In the wake of sexual misconduct cases emerging from all industries and communities, publishing has been slow to address the issue head on. But some outlets, including woodsy veteran Outside, are tackling the issue among readers and via editorial.
Neiman Journalism Lab’s website highlights the publication’s efforts in a feature story.
Last November, Outside magazine took to Facebook to ask its readers about experiences with sexual harassment in the outdoors world. Response was varied. Many men replied with jokes about wildlife, while women were grateful to be recognized by the outlet and shared their stories. The article reports the results of the survey will be used in a later issue of the magazine about sexual harassment in the guiding world.
What’s interesting, in addition to a publication that had a historically male readership addressing its female audience, is the move helped Outside grow on social media.
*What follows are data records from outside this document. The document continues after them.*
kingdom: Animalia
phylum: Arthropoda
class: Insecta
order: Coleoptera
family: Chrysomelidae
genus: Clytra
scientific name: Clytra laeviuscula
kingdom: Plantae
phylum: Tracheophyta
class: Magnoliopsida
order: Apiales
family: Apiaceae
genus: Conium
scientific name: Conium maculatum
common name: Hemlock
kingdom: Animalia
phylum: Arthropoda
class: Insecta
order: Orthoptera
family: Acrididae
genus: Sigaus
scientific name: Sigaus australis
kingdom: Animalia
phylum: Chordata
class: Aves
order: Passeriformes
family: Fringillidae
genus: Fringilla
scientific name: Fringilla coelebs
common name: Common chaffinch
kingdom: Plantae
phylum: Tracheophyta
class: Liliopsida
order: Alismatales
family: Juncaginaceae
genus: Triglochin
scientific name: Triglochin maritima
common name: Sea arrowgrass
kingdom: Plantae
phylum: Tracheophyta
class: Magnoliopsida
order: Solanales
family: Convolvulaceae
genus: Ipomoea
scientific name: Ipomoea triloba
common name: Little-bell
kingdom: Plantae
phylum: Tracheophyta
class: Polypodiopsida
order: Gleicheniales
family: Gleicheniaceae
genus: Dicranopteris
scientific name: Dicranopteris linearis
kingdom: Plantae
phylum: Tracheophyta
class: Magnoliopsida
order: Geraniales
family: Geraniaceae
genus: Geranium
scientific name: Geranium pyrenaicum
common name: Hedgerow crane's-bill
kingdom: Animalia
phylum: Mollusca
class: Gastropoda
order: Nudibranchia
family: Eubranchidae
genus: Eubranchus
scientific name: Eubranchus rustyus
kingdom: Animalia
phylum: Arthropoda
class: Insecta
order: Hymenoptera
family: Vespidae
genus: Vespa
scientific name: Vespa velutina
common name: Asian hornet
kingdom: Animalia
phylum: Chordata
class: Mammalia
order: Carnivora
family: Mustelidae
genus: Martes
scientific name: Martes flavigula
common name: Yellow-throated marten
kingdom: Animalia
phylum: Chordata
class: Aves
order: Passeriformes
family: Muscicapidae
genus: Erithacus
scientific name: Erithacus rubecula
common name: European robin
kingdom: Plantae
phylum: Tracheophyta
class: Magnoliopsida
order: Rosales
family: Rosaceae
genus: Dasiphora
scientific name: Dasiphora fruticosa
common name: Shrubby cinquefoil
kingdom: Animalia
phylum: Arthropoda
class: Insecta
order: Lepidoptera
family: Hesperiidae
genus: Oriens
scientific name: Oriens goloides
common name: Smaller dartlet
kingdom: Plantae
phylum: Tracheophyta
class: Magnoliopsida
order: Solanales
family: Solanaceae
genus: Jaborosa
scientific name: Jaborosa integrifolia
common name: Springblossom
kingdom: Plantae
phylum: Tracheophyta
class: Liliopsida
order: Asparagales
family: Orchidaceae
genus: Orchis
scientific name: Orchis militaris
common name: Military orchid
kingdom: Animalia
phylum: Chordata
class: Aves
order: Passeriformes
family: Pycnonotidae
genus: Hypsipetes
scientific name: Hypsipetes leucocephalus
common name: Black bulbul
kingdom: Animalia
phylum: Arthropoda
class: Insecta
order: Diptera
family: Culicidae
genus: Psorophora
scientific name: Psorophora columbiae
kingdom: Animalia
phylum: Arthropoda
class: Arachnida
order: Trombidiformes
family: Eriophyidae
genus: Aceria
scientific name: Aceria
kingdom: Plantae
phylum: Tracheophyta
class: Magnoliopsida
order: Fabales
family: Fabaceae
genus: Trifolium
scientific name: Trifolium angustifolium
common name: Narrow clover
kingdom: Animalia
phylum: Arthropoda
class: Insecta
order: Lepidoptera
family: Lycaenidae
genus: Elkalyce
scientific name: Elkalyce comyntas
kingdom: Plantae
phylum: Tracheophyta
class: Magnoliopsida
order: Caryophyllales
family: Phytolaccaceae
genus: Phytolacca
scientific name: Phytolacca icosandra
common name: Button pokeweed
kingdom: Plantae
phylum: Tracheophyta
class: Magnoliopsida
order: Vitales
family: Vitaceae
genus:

The magazine saw its Facebook group membership rise profoundly following the survey.
In addition to the Facebook survey, Outside has been careful to keep a 50/50 balance of male to female writers on its verticals, and much like Slate’s recent decision to close DoubleX and run stories about women’s lives site wide, Outside has done the same. The combination of engaging more deeply with its audience and rounding its editorial has led to monetary returns, too.
Digital revenue is growing quickly and the ratio of readers is closing. Over the last five years, digital revenue has grown by 20% annually, and the same is expected for 2018. While the print magazine’s readers are 30% female and 70% male, the website sees an audience made of 35% women.
Aiding the growing revenue stream is an affiliate program launched by Outside Online last year.
According to the story, revenue skyrocketed to six figures in only a few months from long-form gear reviews and shopping-heavy pieces curated by industry experts. The site also publishes a gear-shopping newsletter twice a week, which it launched in December.
“A big initiative this year has been not just to reach more people, but to engage with them in a more meaningful way,” Scott Rosenfield, Outside’s digital general manager stated in Neiman piece.
The numbers, on both edit and revenue fronts, make it hard to argue with that premise. By taking abstract audience numbers and giving them a face through engagement, Outside is showing that a publication can stay true to its editorial mission while creating new, invigorated spaces.